Text provided »
# Spray adhesive to prevent ghosting suggestions and/or Pro Spray results



## eagleact (Aug 3, 2010)

I searched the archives and did find one person saying you could use repositionable spray from Wal-mart or craft store.

Has anyone tried this "regular" spray. I heard through the grapevine that Pro Spray is very similar to car upholstery spray. I looked for car upholstery spray but did not find anything. Perhaps Home Depot? Auto Zone? Or am I off base?

We tried using spray adhesive from the embroidery world. Sprayway fast tak 87. It did not have enough tackiness and left a little residue as well.

We do not get a lot of ghosting since we use tacky paper but we are about to start a program for someone using very expensive Under Armour, Nike, etc.. type brands and I do not want to take any chances. Sometimes the tacky paper just does not stick to certain fabrics.

I realize Conde has pro spray but at $15.40 a bottle that is a tough pill to take. However, if it works it sure beats replacing $15-$30 shirts. Any use Pro Spray with good results? How many full fronts shirts would a bottle handle?

Thanks.

Brent


----------



## Riderz Ready (Sep 18, 2008)

At our Walmart it is Elmers Craft Bond Spray Adhesive - about $4.50 if I remember correctly. We used it before moving to tacky paper. Worked great.

Study questions »
1: In the spray adhesive thread, why is Brent worried about ghosting even though his shop already uses tacky paper?
2: List every store or supplier named in the spray adhesive thread.
3: From the spray adhesive thread, print everything from "We do not get" down to "to certain fabrics.".

Dataset excerpt »
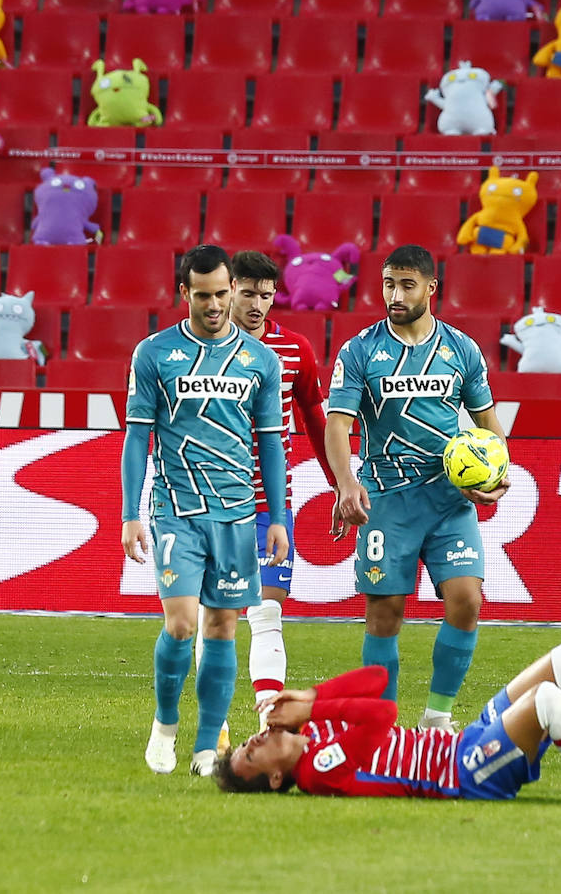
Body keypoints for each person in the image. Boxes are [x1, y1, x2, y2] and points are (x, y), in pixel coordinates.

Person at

Solutions for each task »
1: He is about to start a program for a customer using very expensive brands such as Under Armour and Nike, so he does not want to take any chances. Tacky paper also sometimes does not stick to certain fabrics.

2:
- Wal-mart (also written Walmart)
- Home Depot
- Auto Zone
- Conde

3:
We do not get a lot of ghosting since we use tacky paper but we are about to start a program for someone using very expensive Under Armour, Nike, etc.. type brands and I do not want to take any chances. Sometimes the tacky paper just does not stick to certain fabrics.